A Meeting to Discuss The Project
Two days later Alan meets Grant at his company’s offices and manufacturing unit to look at the options for the project. Grant’s company has been operating for many years and his team has a lot of experience with screen printing, lithographic (litho) printing and duplication of DVDs and CDs. He explains the benefits of printing directly onto the disc surface when compared with printing onto and applying stickers. A screen or litho printed DVD will be water proof so there is no risk of damage to the print from moisture. The print is also quite hard wearing and can only be damaged through extremely rough handling of the disc or hard contact with abrasive surfaces. It is also possible to produce an eye catching disc, cost effectively by using a single or 2 colour screen printed design. Alan wants to match what his competitors at the exhibitions are doing and has brought along some samples of their DVDs. Grant explains that these are litho printed DVDs as the print jobs are based on complex photographic images incorporating rendered and stylised company logos. Although litho printing a DVD is the most expensive printing route, if the unit order number is 500 or more then the fixed costs of printing the discs become only a small part of the unit cost. Grant shows Alan around the printing facility and explains how the litho printing process works; they also discuss the details of how to ensure a successful print job. Grant has the following advice:
- Use a DVD template to produce the design – Your chosen DVD printing partner should be able to supply you with a template showing the outer and inner borders for the print, these may vary slightly from supplier to supplier as the template will be tailored to their particular print process. Ideally, the finished artwork should cover an area about 122mm square should not have the central disc hole removed although it is important to be conscious that the hole will exist on the finished unit and so no pertinent information should encroach upon this area. As a rule of thumb, any text needs to be kept at least 3 to 4 mm away from the outer and inner disc borders.

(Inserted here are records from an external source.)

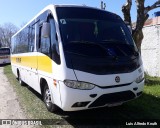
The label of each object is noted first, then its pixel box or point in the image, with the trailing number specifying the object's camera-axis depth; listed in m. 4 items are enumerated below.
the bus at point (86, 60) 2.94
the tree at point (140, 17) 6.36
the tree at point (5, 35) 49.18
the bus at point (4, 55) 17.17
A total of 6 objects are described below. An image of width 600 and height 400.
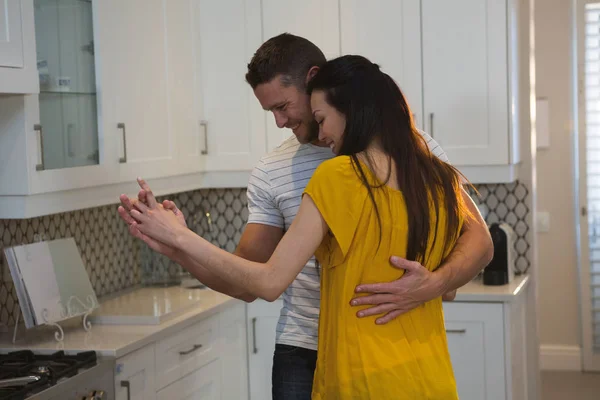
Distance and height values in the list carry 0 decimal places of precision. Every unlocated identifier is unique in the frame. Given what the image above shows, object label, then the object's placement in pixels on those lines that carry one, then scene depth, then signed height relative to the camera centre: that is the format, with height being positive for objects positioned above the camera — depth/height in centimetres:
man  234 -6
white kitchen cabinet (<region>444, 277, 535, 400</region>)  376 -76
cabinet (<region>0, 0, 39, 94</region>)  261 +37
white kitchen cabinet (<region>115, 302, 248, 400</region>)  307 -73
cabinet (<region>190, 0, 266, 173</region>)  413 +38
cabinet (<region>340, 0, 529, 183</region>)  390 +42
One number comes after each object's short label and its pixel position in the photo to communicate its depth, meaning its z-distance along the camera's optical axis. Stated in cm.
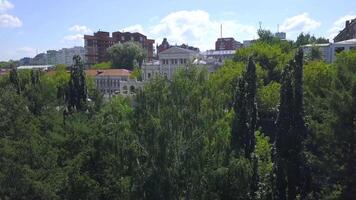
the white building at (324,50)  6738
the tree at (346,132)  2228
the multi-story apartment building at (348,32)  7829
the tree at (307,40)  9667
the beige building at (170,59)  7369
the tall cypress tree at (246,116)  2512
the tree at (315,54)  6209
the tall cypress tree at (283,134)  2370
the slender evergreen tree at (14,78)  5109
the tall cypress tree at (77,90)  4003
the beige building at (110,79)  9019
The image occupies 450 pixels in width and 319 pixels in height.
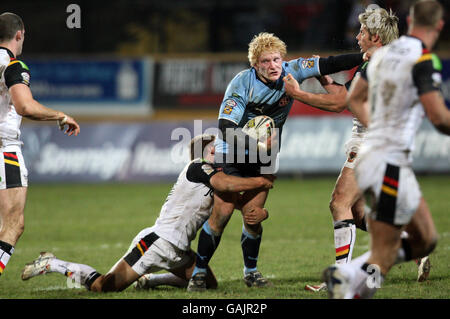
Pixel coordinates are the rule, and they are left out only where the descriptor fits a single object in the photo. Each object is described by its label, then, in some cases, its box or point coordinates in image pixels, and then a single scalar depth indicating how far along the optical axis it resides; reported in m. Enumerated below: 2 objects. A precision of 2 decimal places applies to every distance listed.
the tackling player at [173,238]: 12.48
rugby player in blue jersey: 12.76
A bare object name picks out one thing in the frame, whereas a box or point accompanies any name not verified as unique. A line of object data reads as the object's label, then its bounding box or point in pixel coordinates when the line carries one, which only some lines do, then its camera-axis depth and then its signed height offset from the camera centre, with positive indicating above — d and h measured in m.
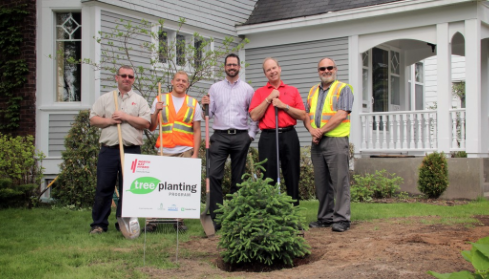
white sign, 4.92 -0.41
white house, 10.91 +2.26
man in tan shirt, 6.38 +0.10
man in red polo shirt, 6.44 +0.22
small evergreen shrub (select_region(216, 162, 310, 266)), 4.75 -0.75
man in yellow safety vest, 6.48 +0.02
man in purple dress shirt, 6.48 +0.15
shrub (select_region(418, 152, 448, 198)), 10.32 -0.64
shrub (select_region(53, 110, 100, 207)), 9.37 -0.37
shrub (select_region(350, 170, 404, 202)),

- Choosing a suitable photographic image – It is important to understand how an image will look when printed. Dark photographs are not recommended unless the actual subject is well lit. Photos will need to be at least 300 dpi in resolution and preferably higher than this, to ensure that the end result is a good quality, sharp printed image.
- Lithographic printing considerations – Litho printing is not good for printing large areas of solid colour due to the potential for inconsistency. It is better suited for printing complex images with colour gradients and variations.

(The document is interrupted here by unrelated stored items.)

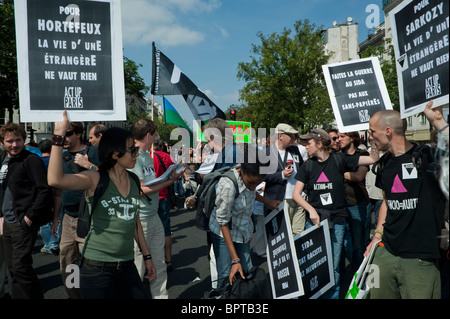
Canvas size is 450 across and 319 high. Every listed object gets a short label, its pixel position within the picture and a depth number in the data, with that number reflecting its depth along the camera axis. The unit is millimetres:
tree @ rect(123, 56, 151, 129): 30884
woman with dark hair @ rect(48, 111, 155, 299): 2537
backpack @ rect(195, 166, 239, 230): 3366
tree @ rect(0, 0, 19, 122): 20969
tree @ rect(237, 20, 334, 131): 31641
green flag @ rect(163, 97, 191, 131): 8070
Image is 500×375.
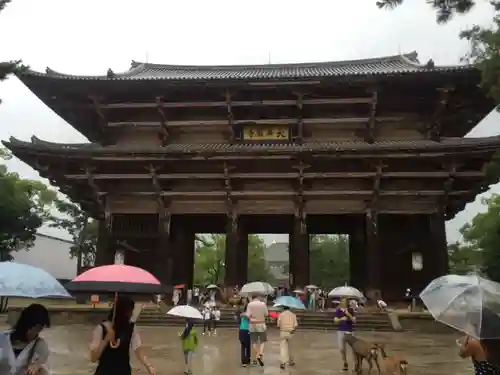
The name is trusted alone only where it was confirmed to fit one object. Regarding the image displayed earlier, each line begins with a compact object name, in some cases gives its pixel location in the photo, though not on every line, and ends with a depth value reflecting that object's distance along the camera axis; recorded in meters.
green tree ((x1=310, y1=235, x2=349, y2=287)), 58.70
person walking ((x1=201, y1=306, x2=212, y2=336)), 17.94
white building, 53.21
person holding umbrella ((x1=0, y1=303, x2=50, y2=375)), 4.35
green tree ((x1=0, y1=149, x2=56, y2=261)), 30.98
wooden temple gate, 21.11
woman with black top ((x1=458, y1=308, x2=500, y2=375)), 3.88
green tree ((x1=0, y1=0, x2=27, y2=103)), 11.56
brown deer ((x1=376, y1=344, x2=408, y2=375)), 8.65
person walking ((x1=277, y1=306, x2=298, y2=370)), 10.56
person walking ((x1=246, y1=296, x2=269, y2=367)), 10.84
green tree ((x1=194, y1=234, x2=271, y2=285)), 65.56
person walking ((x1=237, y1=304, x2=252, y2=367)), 10.81
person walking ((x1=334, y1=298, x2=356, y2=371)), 10.78
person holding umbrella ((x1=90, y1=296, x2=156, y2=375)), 5.15
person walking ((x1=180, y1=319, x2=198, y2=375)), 9.83
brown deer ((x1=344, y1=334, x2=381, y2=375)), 9.47
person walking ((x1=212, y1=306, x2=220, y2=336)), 18.62
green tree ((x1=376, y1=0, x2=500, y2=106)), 8.78
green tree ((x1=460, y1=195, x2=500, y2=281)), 30.08
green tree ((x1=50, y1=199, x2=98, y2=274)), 50.59
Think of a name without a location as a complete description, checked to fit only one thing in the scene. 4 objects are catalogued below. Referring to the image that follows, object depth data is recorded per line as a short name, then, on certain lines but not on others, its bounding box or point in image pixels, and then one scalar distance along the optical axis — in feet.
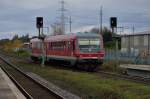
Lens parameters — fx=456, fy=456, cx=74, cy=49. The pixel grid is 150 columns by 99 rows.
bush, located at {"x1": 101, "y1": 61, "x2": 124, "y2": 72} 121.25
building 184.22
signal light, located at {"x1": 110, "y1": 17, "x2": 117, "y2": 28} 122.91
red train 114.73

The DVD Duplication Process
Grant then takes Alan to the DVD Duplication suite so that he can see how their process works. The suite is a clean room environment with dust extractors running constantly and all personnel are required to wear clean lab coats and hats whilst working there. The process is fully automated with only the initial delivery of printed DVDs on spindles being handled manually. The duplication is carried out using many duplication towers linked together and controlled by a central master drive. The master drive is loaded with the information from the original master DVD and this then controls delivery of the information to all other DVD writing optical drives in the suite. The optical drives are similar to the units found in a standard desktop PC which burns the information onto a writable DVD using a laser diode.
Loading and unloading of the optical drives is performed automatically using robot arms which handle the discs via a vacuum cup system. This removes the potential for damage to the discs through human error or incorrect handling. Also, loading and unloading of hundreds of discs at a time would be too time consuming and laborious to do by hand.

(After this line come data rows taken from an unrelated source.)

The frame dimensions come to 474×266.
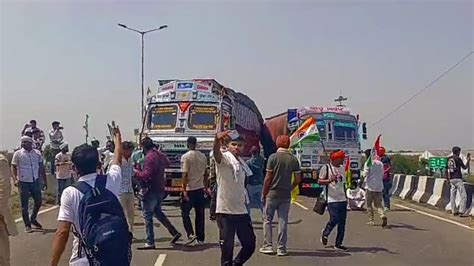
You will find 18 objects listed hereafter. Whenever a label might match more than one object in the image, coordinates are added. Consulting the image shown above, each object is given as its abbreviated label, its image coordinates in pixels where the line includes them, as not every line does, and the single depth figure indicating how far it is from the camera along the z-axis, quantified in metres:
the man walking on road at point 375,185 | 15.61
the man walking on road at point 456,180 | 17.88
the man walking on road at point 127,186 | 12.26
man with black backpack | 5.36
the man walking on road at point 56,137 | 20.94
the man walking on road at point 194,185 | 12.65
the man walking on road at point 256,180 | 15.71
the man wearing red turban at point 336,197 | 12.31
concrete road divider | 18.74
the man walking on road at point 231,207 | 9.21
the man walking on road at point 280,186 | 11.67
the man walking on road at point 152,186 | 12.22
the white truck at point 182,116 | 20.75
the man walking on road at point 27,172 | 14.12
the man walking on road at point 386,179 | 18.72
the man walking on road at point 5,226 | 9.05
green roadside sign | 35.77
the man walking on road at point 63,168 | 18.45
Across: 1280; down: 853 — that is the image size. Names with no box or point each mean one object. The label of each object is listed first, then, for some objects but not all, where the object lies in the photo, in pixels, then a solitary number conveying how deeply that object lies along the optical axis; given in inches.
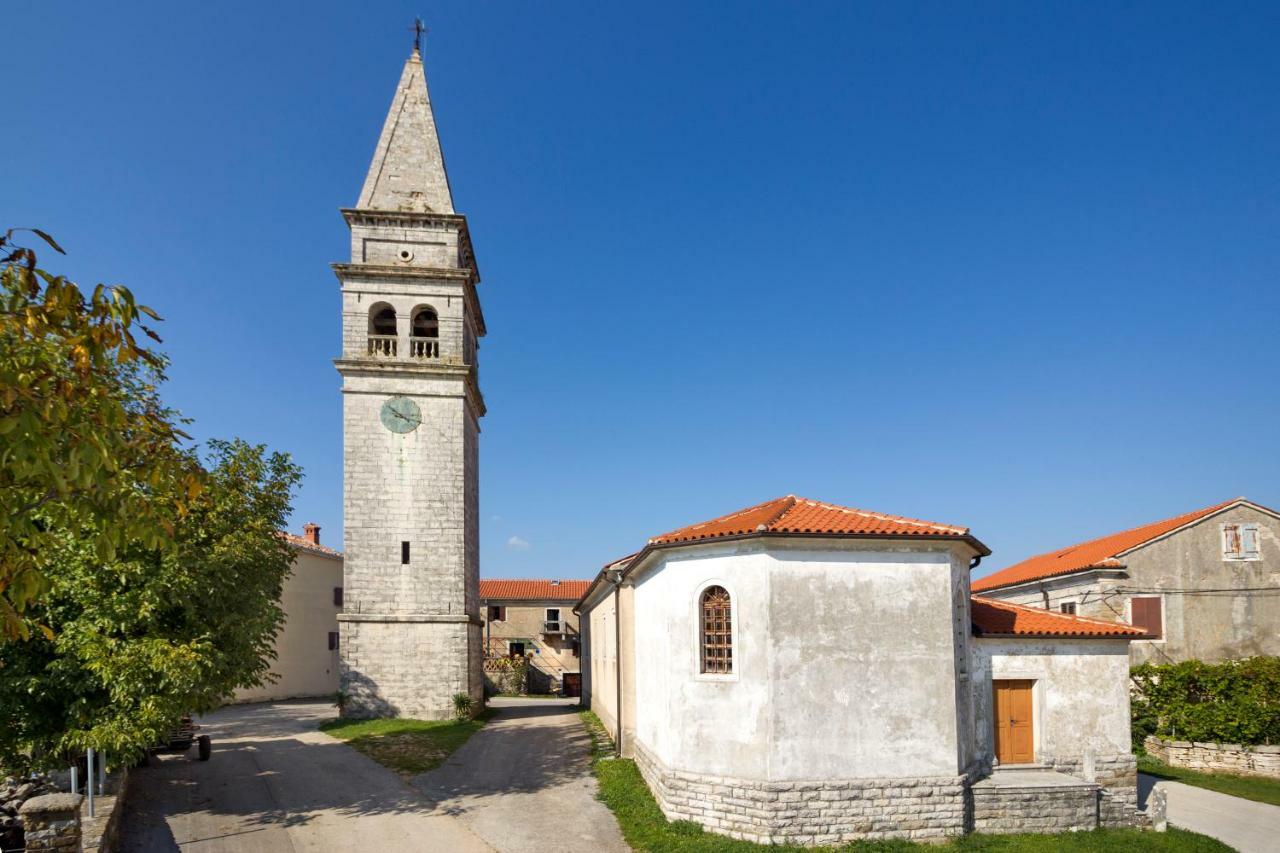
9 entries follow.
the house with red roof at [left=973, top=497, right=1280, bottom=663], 960.3
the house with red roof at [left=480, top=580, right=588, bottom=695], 1763.0
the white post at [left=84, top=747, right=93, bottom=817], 466.9
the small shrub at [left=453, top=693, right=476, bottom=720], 992.2
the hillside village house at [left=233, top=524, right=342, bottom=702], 1435.8
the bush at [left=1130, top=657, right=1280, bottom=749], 832.9
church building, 512.7
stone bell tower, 997.2
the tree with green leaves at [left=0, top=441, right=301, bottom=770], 480.7
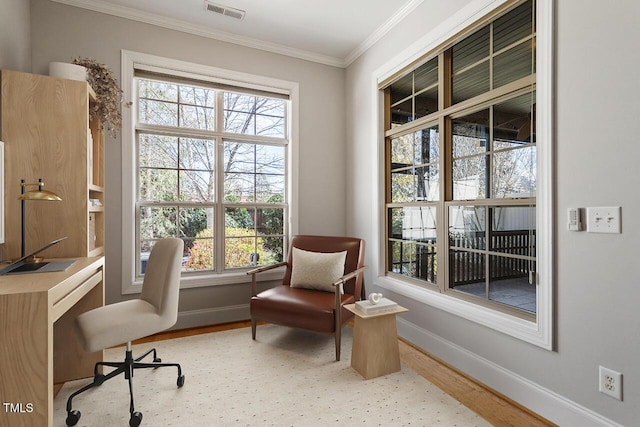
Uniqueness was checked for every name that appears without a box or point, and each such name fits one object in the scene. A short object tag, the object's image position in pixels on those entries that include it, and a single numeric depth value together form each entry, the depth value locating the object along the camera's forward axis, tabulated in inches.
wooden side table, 85.9
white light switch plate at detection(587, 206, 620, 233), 57.4
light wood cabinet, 79.5
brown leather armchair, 94.5
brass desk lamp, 70.8
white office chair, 67.7
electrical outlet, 56.9
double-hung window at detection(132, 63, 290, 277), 121.2
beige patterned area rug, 68.7
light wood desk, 47.7
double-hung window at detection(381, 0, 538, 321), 76.5
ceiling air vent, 109.0
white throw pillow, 111.1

A standard DVD can easily accommodate 4.5 GB of data and there are dual layer versions available which can hold twice that amount of data but these tend to be much more expensive than standard DVDs and the duplication process is more expensive as it is more time consuming.
Packaging the DVDs
Next, Grant and Alan discuss the packaging for the discs. There are many options available for Alan to choose from, ranging from very basic packaging such as plastic or paper wallets, more protective options such as clamshell cases or trigger cases and then packaging types that can accommodate printed paper parts such as polycarbonate jewel cases and polypropylene DVD cases. Alan needs to include a fair amount of printed material and doesn’t want the booklet pages to be too small, so he opts for the standard DVD case option which is the same as that offered by his competitors at the exhibitions. A standard DVD case is moulded from a flexible polypropylene material which is hard wearing but lightweight. A clear plastic sleeve is bonded to the outside of the case to enable a printed paper cover to be inserted which wraps around the case. Inside the case is a moulded stud which holds the disc securely in place. Cases are available that contain up to 4 moulded studs to hold 4 discs or “swing trays” that clip to the inside spine of the case allowing multiple DVDs to be housed in a single case. There are also clips moulded into the inside left-hand side of the case which hold any printed information in place. The printed booklet can contain up to 16 pages if the spine is stapled but more if the spine is glued. Generally, a standard case booklet should be no more than 32 pages as the booklet becomes too thick to fit into the case. Cases with thicker spines are available where they need to accommodate more information.
Alan’s project requires a 16 page booklet which will fit nicely into a standard case.
The Printed Paper Parts for the Project
Grant supplies Alan with a template for the DVD case wrapper and for the booklet to go inside the case. Similar rules apply for designing the artwork for the paper parts as for the disc:
- Dark photographic images should be avoided if possible or test prints should be run to allow exposure to be adjusted so that the image can be used.
- The templates have an allowance for print bleed of 3mm all around the outer edge. This means that the image needs to extend at least 3mm outside of the cutline to allow for print discrepancies and to prevent the situation where tiny white lines can be seen around the edge of a print.
- Text should not be positioned within 3 or 4mm of the outer edge of the print.
As the paper parts are digitally printed, it is possible to consistently print a large area of solid colour and also to print a combination of solid colours and photographic images at a very high resolution, so if high resolution source images are available then it is important to take advantage of the capabilities of digital print.
Project Timing, Details and Finalising
An important part of Alan and Grant’s discussion is about project timing. DVD duplication is time consuming and companies that offer a high quality service are often very busy. The industry standard turn-around for a short run order of between 100 and 1000 copies is usually 3 to 4 working days from receipt of the finalised and approved artwork and the master disc for duplication. Submitting the information required to a company at short notice does not allow for any potential errors to be rectified with artwork or master disc content and can easily end in disaster. Alan has allowed 14 days for his DVD project which will allow him to compile, finalise and proof all of his printed material and disc artwork and also to check his master DVD content to ensure everything is correct and that the material does its job of representing his company well and helping it to stand out from his competitors.
In summary, bulleted list below covers the main considerations for the smooth running of a DVD duplication project to ensure that there are no headaches or stressful situations created by trying to get a job done at the last minute:
- Do your internet research or talk to business colleagues to find yourself a reputable service supplier. Customer feedback can be a good indication of the kind of customer service that you can expect.
- Ask your supplier for a lead time to ensure that they can meet your deadline.
- Obtain artwork templates from your supplier and don’t assume that you can use a generic template or a template from another supplier as many company’s printing processes may vary slightly.
- Don’t leave everything until the last minute as this can lead to disaster, whether it’s spelling or grammar errors in the copy or a mistake on the DVD master recording. Rushing a project can lead to simple problems being missed.
- Do your research to estimate how many units you may need. Running out on the day may mean that you lose business even though many suppliers can provide project re-runs very quickly. Also, the large the initial run, the lower the unit cost. Ordering 500 DVDs and then placing another order directly for another 500 units because you are running low is much more expensive than simply ordering 1000 units in the first place.